Foreign transfer of classified military information must occur within government- to-government channels or channels agreed upon by the governments involved with the transfer.

Question 139

T or F: When a document is authorized for foreign disclosure, it must be disclosed in its entirety.

Answer 139

False

Foreign disclosure is limited to the information necessary to the meet the disclosure’s purpose.

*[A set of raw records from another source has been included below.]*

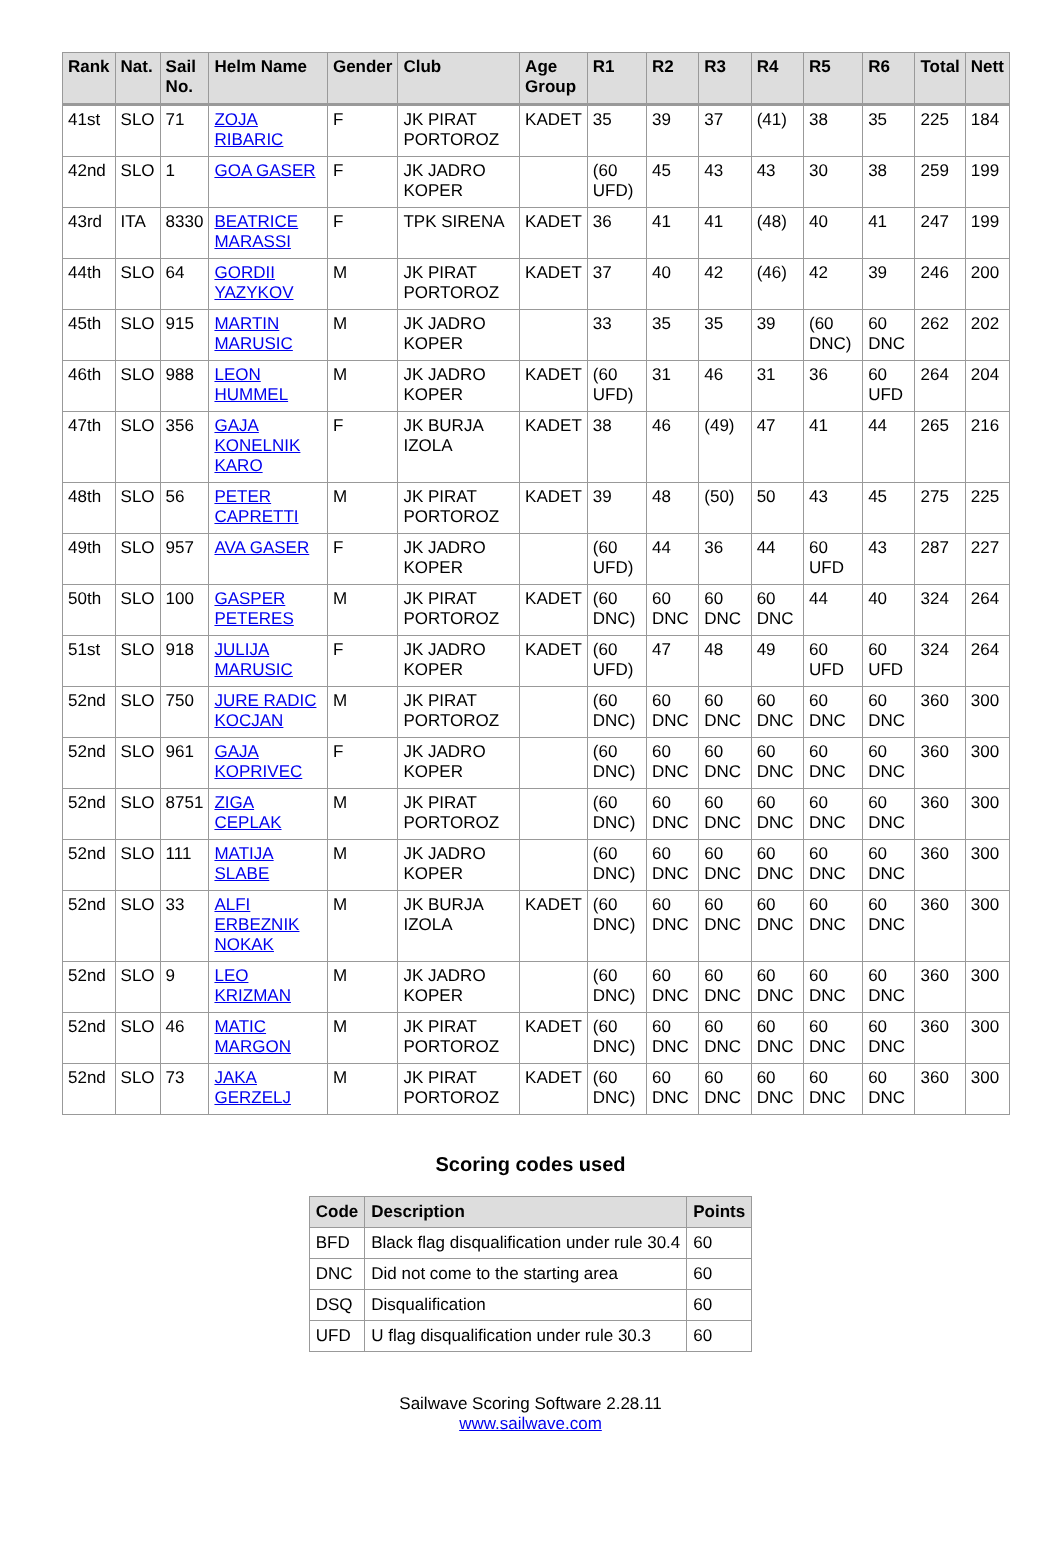| Rank | Nat. | Sail No. | Helm Name | Gender | Club | Age Group | R1 | R2 | R3 | R4 | R5 | R6 | Total | Nett |
| --- | --- | --- | --- | --- | --- | --- | --- | --- | --- | --- | --- | --- | --- | --- |
| 41st | SLO | 71 | ZOJA RIBARIC | F | JK PIRAT PORTOROZ | KADET | 35 | 39 | 37 | (41) | 38 | 35 | 225 | 184 |
| 42nd | SLO | 1 | GOA GASER | F | JK JADRO KOPER | | (60 UFD) | 45 | 43 | 43 | 30 | 38 | 259 | 199 |
| 43rd | ITA | 8330 | BEATRICE MARASSI | F | TPK SIRENA | KADET | 36 | 41 | 41 | (48) | 40 | 41 | 247 | 199 |
| 44th | SLO | 64 | GORDII YAZYKOV | M | JK PIRAT PORTOROZ | KADET | 37 | 40 | 42 | (46) | 42 | 39 | 246 | 200 |
| 45th | SLO | 915 | MARTIN MARUSIC | M | JK JADRO KOPER | | 33 | 35 | 35 | 39 | (60 DNC) | 60 DNC | 262 | 202 |
| 46th | SLO | 988 | LEON HUMMEL | M | JK JADRO KOPER | KADET | (60 UFD) | 31 | 46 | 31 | 36 | 60 UFD | 264 | 204 |
| 47th | SLO | 356 | GAJA KONELNIK KARO | F | JK BURJA IZOLA | KADET | 38 | 46 | (49) | 47 | 41 | 44 | 265 | 216 |
| 48th | SLO | 56 | PETER CAPRETTI | M | JK PIRAT PORTOROZ | KADET | 39 | 48 | (50) | 50 | 43 | 45 | 275 | 225 |
| 49th | SLO | 957 | AVA GASER | F | JK JADRO KOPER | | (60 UFD) | 44 | 36 | 44 | 60 UFD | 43 | 287 | 227 |
| 50th | SLO | 100 | GASPER PETERES | M | JK PIRAT PORTOROZ | KADET | (60 DNC) | 60 DNC | 60 DNC | 60 DNC | 44 | 40 | 324 | 264 |
| 51st | SLO | 918 | JULIJA MARUSIC | F | JK JADRO KOPER | KADET | (60 UFD) | 47 | 48 | 49 | 60 UFD | 60 UFD | 324 | 264 |
| 52nd | SLO | 750 | JURE RADIC KOCJAN | M | JK PIRAT PORTOROZ | | (60 DNC) | 60 DNC | 60 DNC | 60 DNC | 60 DNC | 60 DNC | 360 | 300 |
| 52nd | SLO | 961 | GAJA KOPRIVEC | F | JK JADRO KOPER | | (60 DNC) | 60 DNC | 60 DNC | 60 DNC | 60 DNC | 60 DNC | 360 | 300 |
| 52nd | SLO | 8751 | ZIGA CEPLAK | M | JK PIRAT PORTOROZ | | (60 DNC) | 60 DNC | 60 DNC | 60 DNC | 60 DNC | 60 DNC | 360 | 300 |
| 52nd | SLO | 111 | MATIJA SLABE | M | JK JADRO KOPER | | (60 DNC) | 60 DNC | 60 DNC | 60 DNC | 60 DNC | 60 DNC | 360 | 300 |
| 52nd | SLO | 33 | ALFI ERBEZNIK NOKAK | M | JK BURJA IZOLA | KADET | (60 DNC) | 60 DNC | 60 DNC | 60 DNC | 60 DNC | 60 DNC | 360 | 300 |
| 52nd | SLO | 9 | LEO KRIZMAN | M | JK JADRO KOPER | | (60 DNC) | 60 DNC | 60 DNC | 60 DNC | 60 DNC | 60 DNC | 360 | 300 |
| 52nd | SLO | 46 | MATIC MARGON | M | JK PIRAT PORTOROZ | KADET | (60 DNC) | 60 DNC | 60 DNC | 60 DNC | 60 DNC | 60 DNC | 360 | 300 |
| 52nd | SLO | 73 | JAKA GERZELJ | M | JK PIRAT PORTOROZ | KADET | (60 DNC) | 60 DNC | 60 DNC | 60 DNC | 60 DNC | 60 DNC | 360 | 300 |
Scoring codes used
| Code | Description | Points |
| --- | --- | --- |
| BFD | Black flag disqualification under rule 30.4 | 60 |
| DNC | Did not come to the starting area | 60 |
| DSQ | Disqualification | 60 |
| UFD | U flag disqualification under rule 30.3 | 60 |
Sailwave Scoring Software 2.28.11
www.sailwave.com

In many cases, this requires portions of the document to be redacted or sanitized.

Question 140

Senior Foreign Disclosure and Release Authority (SFDRA):

Answer 140

The senior civilian or military official(s) within an IC element designated in writing by an IC element head as responsible for that element’s disclosure and release program and other U.S. Government officials as may be designated by the DNI.

Question 141

Foreign Disclosure and Release Officer (FDRO):

Answer 141

IC element personnel to whom a SFDRA has delegated in writing the authority to approve or deny requests for authorization to disclose and release intelligence under that SFDRA’s jurisdiction or as authorized by the disclosure or release markings on the intelligence information.

Question 142

RELIDO

Answer 142

The control marking RELEASABLE BY INFORMATION DISCLOSURE OFFICIAL (RELIDO) is only used in conjunction with intelligence. By using this control marking, the originator indicates that he/she authorizes designated disclosure authorities in other Departments or Agencies to make further release determinations in accordance with existing foreign disclosure policies, guidance, and procedures.